---- Material supplied
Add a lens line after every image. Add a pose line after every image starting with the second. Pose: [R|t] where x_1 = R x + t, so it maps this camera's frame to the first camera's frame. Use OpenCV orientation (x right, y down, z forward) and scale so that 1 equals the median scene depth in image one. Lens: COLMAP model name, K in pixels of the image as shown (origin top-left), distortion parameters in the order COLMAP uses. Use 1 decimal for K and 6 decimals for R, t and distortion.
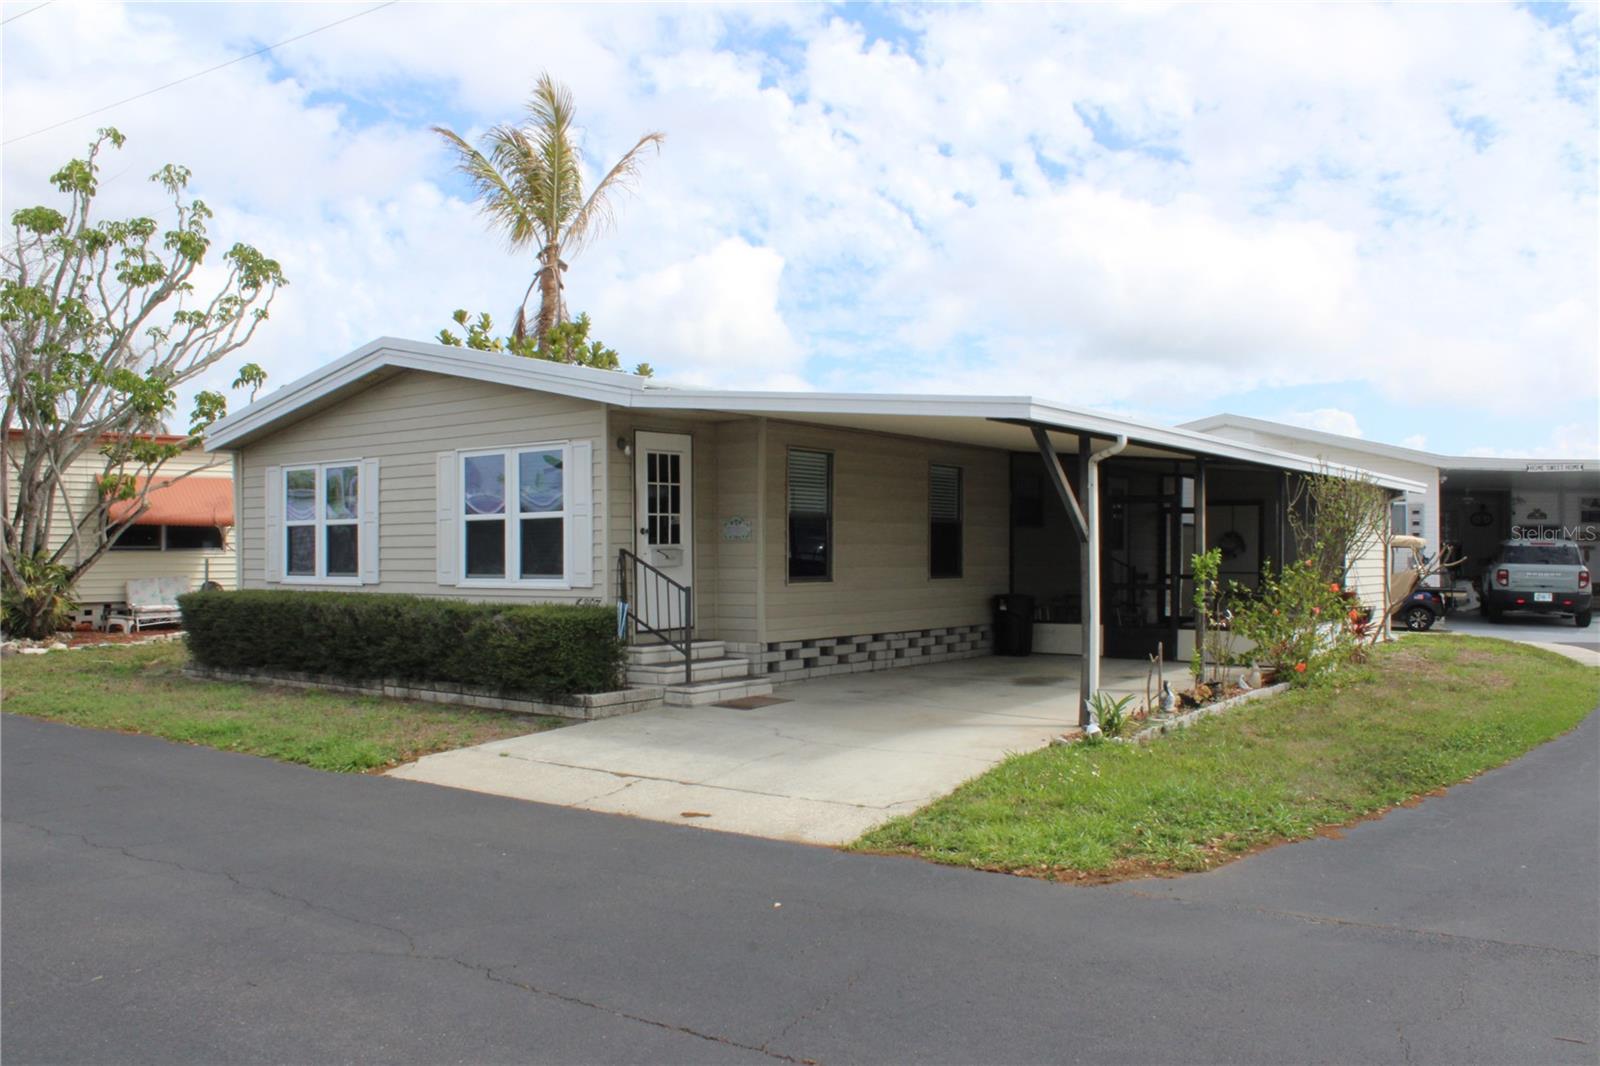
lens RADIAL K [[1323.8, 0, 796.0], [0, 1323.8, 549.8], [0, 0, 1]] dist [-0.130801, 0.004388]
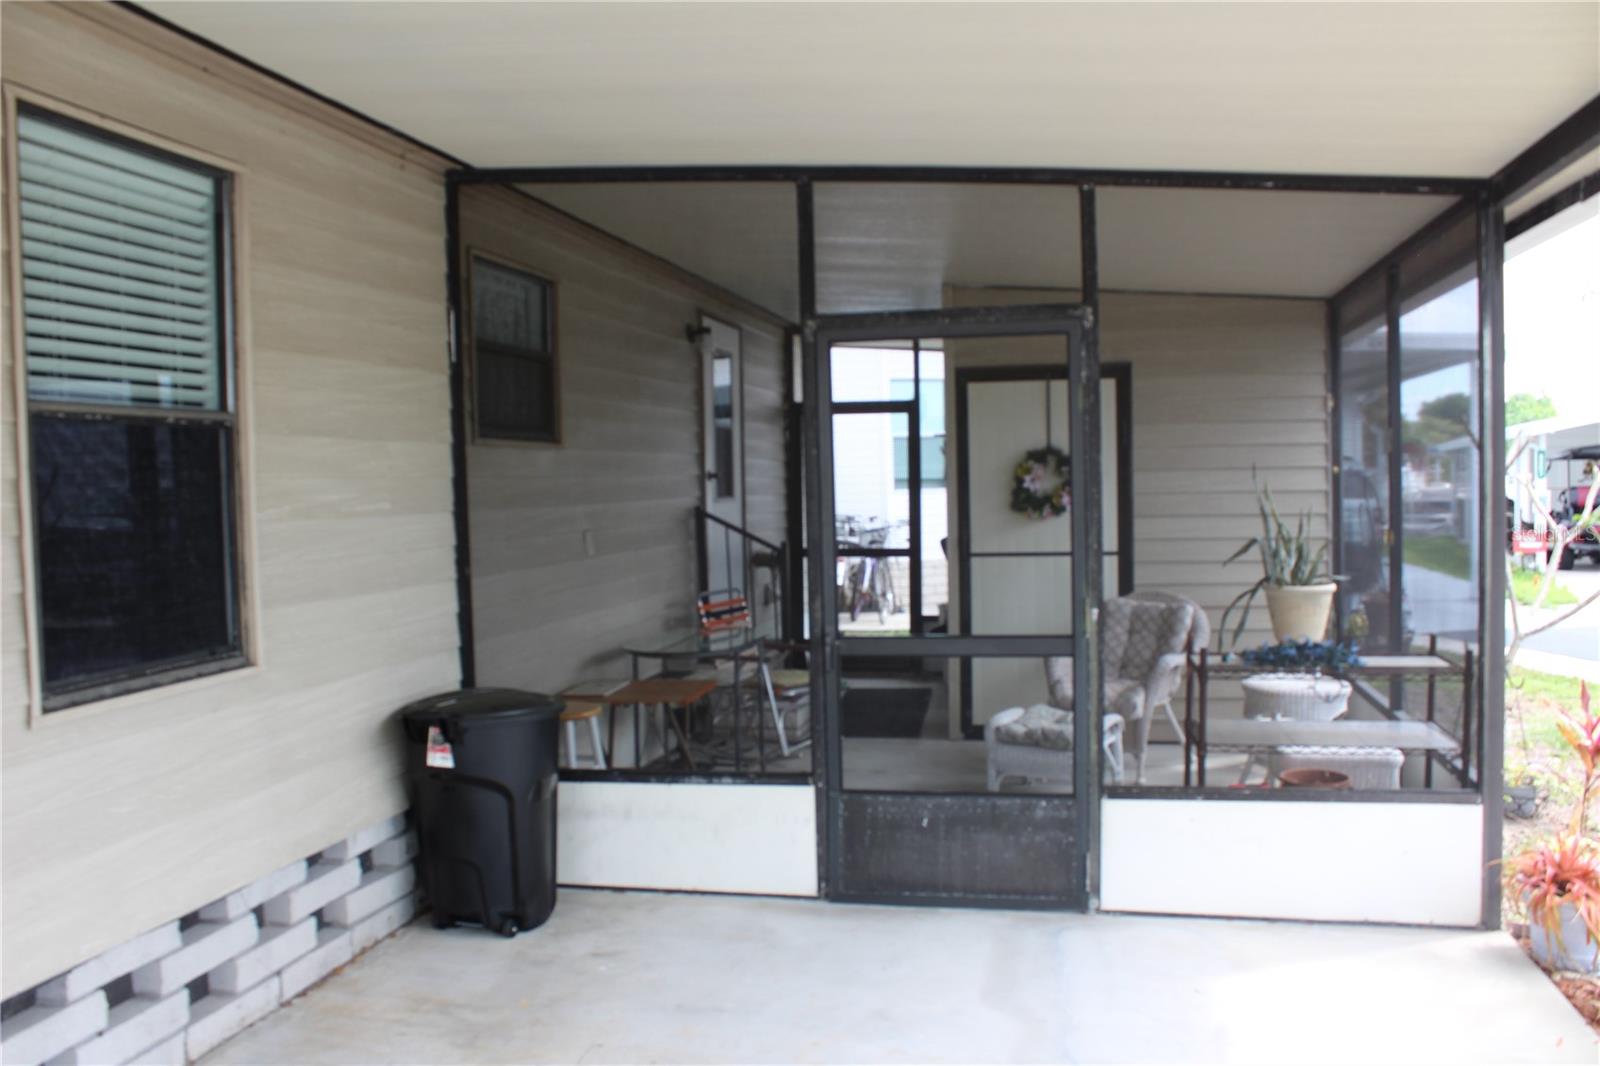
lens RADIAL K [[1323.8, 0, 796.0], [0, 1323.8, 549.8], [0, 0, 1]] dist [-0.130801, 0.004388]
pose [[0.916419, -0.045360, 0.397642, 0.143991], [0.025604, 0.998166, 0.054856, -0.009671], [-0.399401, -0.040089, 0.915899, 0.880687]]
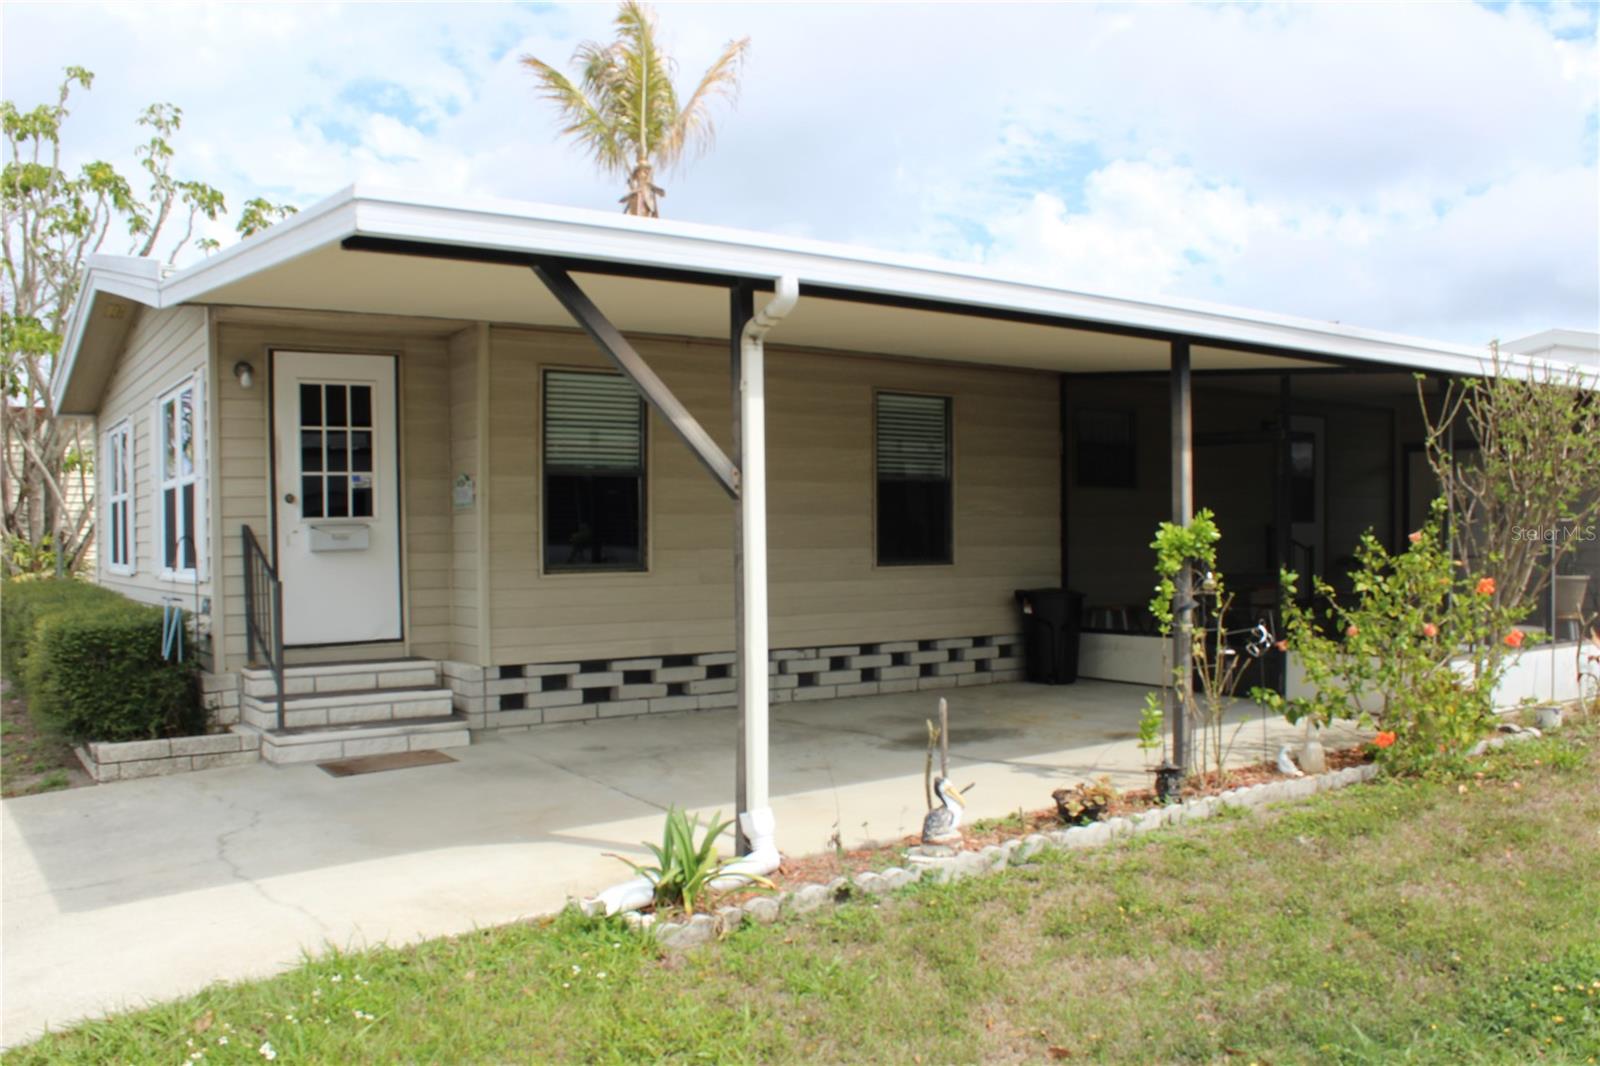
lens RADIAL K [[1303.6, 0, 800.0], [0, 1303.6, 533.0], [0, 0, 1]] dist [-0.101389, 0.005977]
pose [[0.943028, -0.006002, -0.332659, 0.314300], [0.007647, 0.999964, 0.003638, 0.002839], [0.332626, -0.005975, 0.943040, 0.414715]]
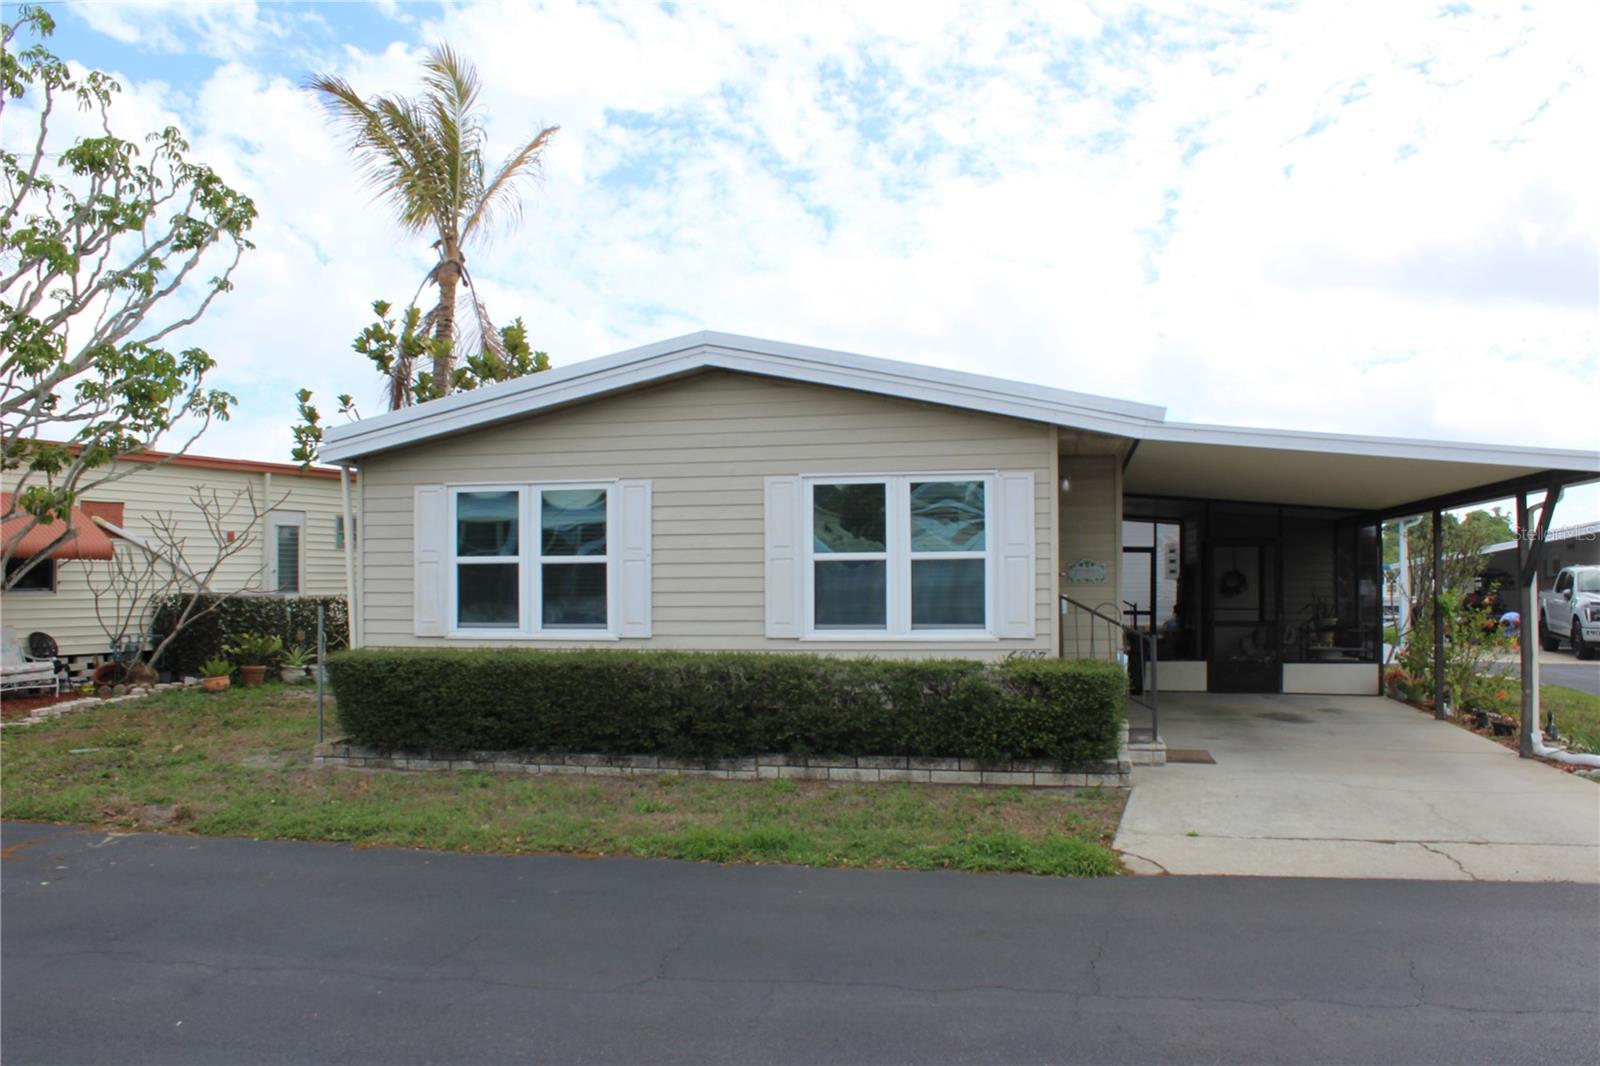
--------
== Task description ==
The material above holds pictures; copy everything else in it exactly.

== Finished task ==
Add a lens line after every image. Add a pose line after every image starting with the second. Pose: [R|t] where x_1 = R x + t, so it maps this camera's frame to the first camera's frame. Use OpenCV orientation (x right, y down, z forward) and scale so that 1 equals the median scene depth in image one. Lens: COLMAP model name, K in pixels of the image as shown (origin top-left), distortion parameters in the order COLMAP uses. Use 1 decimal for K and 6 decimals for R, t and distortion.
lens RADIAL K [[1323.8, 0, 796.0], [0, 1323.8, 549.8], [0, 0, 1]] dist [-0.130801, 0.004388]
lens RADIAL K [[1323.8, 0, 796.0], [0, 1323.8, 549.8], [0, 0, 1]] dist [-0.130801, 0.004388]
pose [[0.916419, -0.045360, 0.397642, 0.143991], [0.025604, 0.998166, 0.054856, -0.009671], [-0.399401, -0.040089, 0.915899, 0.880687]]
lens RADIAL K [[1303.6, 0, 800.0], [0, 1303.6, 533.0], [0, 0, 1]] dist [-0.101389, 0.005977]
pose [[0.943028, -0.006002, -0.332659, 0.314300], [0.007647, 0.999964, 0.003638, 0.002839], [0.332626, -0.005975, 0.943040, 0.414715]]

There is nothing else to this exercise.